Edit tracking data.
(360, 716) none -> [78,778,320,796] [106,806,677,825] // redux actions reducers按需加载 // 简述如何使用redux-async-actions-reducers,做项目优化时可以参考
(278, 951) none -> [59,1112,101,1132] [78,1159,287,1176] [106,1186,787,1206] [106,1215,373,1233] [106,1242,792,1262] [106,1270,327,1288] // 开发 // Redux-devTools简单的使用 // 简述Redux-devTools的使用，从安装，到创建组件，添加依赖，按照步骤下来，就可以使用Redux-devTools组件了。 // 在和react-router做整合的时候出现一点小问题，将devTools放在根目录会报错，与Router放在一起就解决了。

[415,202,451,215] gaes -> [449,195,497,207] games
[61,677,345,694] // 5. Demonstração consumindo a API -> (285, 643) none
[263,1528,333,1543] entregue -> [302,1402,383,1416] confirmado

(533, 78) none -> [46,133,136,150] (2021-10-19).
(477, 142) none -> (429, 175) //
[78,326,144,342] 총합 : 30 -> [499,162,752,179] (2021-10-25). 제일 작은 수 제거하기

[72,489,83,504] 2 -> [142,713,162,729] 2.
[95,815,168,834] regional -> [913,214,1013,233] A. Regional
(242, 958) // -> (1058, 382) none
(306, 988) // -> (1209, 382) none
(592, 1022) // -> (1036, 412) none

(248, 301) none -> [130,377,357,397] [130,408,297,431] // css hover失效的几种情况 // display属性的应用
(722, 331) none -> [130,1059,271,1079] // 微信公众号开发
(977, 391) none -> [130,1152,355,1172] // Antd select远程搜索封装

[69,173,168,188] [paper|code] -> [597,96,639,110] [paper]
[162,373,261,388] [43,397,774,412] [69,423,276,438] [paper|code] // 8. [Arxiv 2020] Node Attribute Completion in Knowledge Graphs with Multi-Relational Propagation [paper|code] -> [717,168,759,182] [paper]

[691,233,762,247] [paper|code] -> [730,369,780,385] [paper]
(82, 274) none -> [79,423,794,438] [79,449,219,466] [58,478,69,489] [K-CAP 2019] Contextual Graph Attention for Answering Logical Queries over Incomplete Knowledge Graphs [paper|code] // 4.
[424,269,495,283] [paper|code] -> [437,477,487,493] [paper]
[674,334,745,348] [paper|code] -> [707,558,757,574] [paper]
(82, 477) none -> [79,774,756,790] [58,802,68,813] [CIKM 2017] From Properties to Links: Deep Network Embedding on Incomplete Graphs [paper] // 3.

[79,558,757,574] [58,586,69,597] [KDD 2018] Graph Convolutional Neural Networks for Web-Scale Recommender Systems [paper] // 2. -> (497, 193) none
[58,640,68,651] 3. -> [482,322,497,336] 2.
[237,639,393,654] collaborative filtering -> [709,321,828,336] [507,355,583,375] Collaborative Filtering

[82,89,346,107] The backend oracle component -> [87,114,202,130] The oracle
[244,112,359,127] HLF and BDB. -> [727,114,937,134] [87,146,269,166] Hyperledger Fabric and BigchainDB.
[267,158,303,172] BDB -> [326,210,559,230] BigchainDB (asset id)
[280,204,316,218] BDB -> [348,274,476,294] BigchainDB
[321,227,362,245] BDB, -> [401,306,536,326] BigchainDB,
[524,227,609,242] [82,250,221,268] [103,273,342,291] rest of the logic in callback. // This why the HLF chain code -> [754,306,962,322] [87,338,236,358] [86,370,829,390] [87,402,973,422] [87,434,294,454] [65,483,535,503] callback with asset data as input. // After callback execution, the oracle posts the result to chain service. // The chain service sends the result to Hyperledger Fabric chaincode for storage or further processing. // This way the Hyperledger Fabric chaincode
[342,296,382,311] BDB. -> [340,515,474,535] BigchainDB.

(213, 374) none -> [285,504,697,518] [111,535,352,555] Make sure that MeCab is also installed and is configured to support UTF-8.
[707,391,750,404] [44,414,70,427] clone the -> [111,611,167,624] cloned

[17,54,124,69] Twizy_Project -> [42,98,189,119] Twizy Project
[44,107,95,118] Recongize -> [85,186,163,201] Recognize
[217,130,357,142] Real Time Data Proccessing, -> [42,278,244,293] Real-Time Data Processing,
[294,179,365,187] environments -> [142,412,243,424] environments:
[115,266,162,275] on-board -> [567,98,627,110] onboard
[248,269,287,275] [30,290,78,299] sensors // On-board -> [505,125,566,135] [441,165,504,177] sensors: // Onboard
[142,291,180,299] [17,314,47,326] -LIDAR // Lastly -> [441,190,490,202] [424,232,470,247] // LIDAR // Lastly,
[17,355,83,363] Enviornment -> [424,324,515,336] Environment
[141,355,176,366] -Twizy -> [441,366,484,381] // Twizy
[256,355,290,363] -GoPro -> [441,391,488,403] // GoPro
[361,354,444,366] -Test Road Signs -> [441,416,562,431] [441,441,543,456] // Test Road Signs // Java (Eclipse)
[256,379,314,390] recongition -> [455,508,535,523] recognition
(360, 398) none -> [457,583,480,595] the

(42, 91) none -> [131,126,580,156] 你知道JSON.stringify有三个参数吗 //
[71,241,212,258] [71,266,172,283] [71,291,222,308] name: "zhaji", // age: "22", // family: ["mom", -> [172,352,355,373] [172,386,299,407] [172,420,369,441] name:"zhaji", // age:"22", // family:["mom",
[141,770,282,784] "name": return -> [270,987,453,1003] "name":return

Work order.
Retype only this portion of the data above: the line containing "[707,391,750,404] [44,414,70,427] clone", the line containing "(360, 398) none -> [457,583,480,595] the", and all lines between them, exactly.

Output.
[707,391,750,404] [44,414,70,427] clone the -> [111,611,167,624] cloned

[17,54,124,69] Twizy_Project -> [42,98,189,119] Twizy Project
[44,107,95,118] Recongize -> [85,186,163,201] Recognize
[217,130,357,142] Real Time Data Proccessing, -> [42,278,244,293] Real-Time Data Processing,
[294,179,365,187] environments -> [142,412,243,424] environments:
[115,266,162,275] on-board -> [567,98,627,110] onboard
[248,269,287,275] [30,290,78,299] sensors // On-board -> [505,125,566,135] [441,165,504,177] sensors: // Onboard
[142,291,180,299] [17,314,47,326] -LIDAR // Lastly -> [441,190,490,202] [424,232,470,247] // LIDAR // Lastly,
[17,355,83,363] Enviornment -> [424,324,515,336] Environment
[141,355,176,366] -Twizy -> [441,366,484,381] // Twizy
[256,355,290,363] -GoPro -> [441,391,488,403] // GoPro
[361,354,444,366] -Test Road Signs -> [441,416,562,431] [441,441,543,456] // Test Road Signs // Java (Eclipse)
[256,379,314,390] recongition -> [455,508,535,523] recognition
(360, 398) none -> [457,583,480,595] the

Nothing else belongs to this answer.